In general we found sex differences in play that agree with other studies. Males engaged in slightly more play overall as a result of them performing more non-harmful fighting behaviours and pushing behaviour than females. Proportionally females performed more locomotor play. Sexual dimorphism in play has been seen in other species (horses (E. caballus) Cameron et al., 2008; sheep (Ovis aries) Sachs and Harris, 1978) and it is suggested it plays a role in establishing social relationships with those likely to be interacted with in the future (Holmes, 1995). Male pigs would traditionally compete for access to females for mating (Graves, 1984), and the increased non-harmful fighting observed may support the ‘social training’ hypothesis of play development (Smith, 1982). Males also initiated more play events (with both male and female partners), supporting the hypothesis for a greater motivation for play initiation in males (e.g. Nunes et al., 2004). However, these sex differences cannot account for the total play difference between litters as sex ratios were reasonably consistent across litters within the population.

There is considerable interest in the longer-term consequences of play behaviour (e.g. Graham and Burghardt, 2010). Our study ceased at weaning. However it is worth noting that a recent study by Rauw (2013) on play in older (weaned) pigs, found that the litter of origin affected the number of play movements and time spent in play behaviour. This suggests that the litter effects we observed in our pre-weaning study may persist into the post-weaning phase of life.
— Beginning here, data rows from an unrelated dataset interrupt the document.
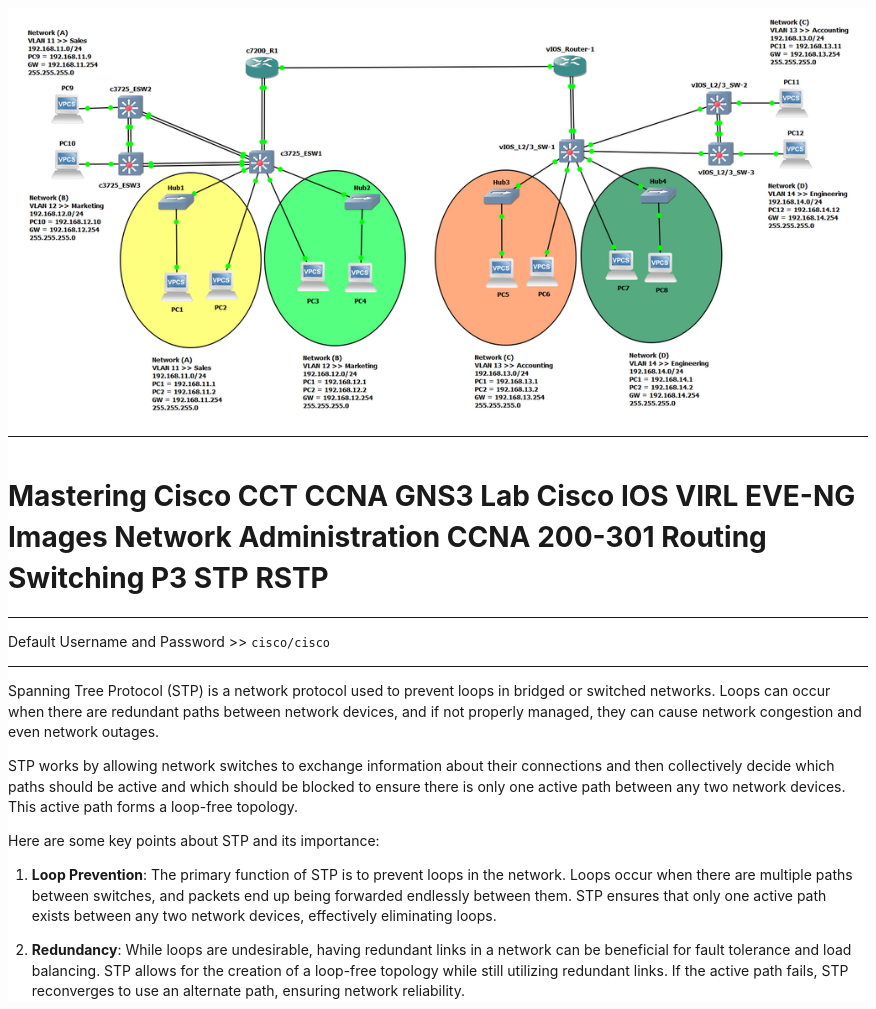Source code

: ![alt text](image.png)

---

# Mastering Cisco CCT CCNA GNS3 Lab Cisco IOS VIRL EVE-NG Images Network Administration CCNA 200-301 Routing Switching P3 STP RSTP

---

Default Username and Password >> `cisco/cisco`

---

Spanning Tree Protocol (STP) is a network protocol used to prevent loops in bridged or switched networks. Loops can occur when there are redundant paths between network devices, and if not properly managed, they can cause network congestion and even network outages.

STP works by allowing network switches to exchange information about their connections and then collectively decide which paths should be active and which should be blocked to ensure there is only one active path between any two network devices. This active path forms a loop-free topology.

Here are some key points about STP and its importance:

1. **Loop Prevention**: The primary function of STP is to prevent loops in the network. Loops occur when there are multiple paths between switches, and packets end up being forwarded endlessly between them. STP ensures that only one active path exists between any two network devices, effectively eliminating loops.

2. **Redundancy**: While loops are undesirable, having redundant links in a network can be beneficial for fault tolerance and load balancing. STP allows for the creation of a loop-free topology while still utilizing redundant links. If the active path fails, STP reconverges to use an alternate path, ensuring network reliability.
In relation to animal welfare there has been increasing interest in the concept of ‘positive welfare’ (i.e. moving beyond providing for minimal welfare standards; e.g. Yeates and Main, 2008), and play behaviour has been proposed as a potential indicator for enhanced, positive welfare states (e.g. Lawrence, 1987, Held and Spinka, 2011). The results we present here support using play as an indicator of positive welfare in the pre-weaned pig. The litter differences in play we observed were associated positively with physical development (birth weight and weight change between birth and weaning). If play is to be used as an indicator of positive welfare in a practical setting then we will need to develop efficient approaches for measuring play. Previously Newberry et al. (1988) proposed the use of specific play elements as ‘play markers’. In this study the proportion of counts ‘run’ and ‘flop’ were positively correlated with total play suggesting these behavioural elements have the potential to be used as play markers in future studies of play in pre-weaned pigs. Future work should aim to examine why litters show differences in play behaviour, both in total play and elements of play, and what effect this may have on the piglets’ development.

Conclusions

As far as we are aware this is one of only a few studies that have set out to look for stable individual differences in play behaviour and the first time litter differences in play behaviour have been shown in pre-weaning pigs. The litter differences in play we observed, appear independent of activity levels, and were associated strongly with post-natal growth. We also found some evidence of pre-natal developmental effects on play and confirmed previously observed sex effects on the different categories of play. We conclude that the study of differences between litters and individuals provides a robust approach to understanding factors potentially influencing play behaviour in the pig. This work also provides support for the use of play as a welfare indicator in pre-weaned piglets as the litter differences in play we observed were associated positively with physical development.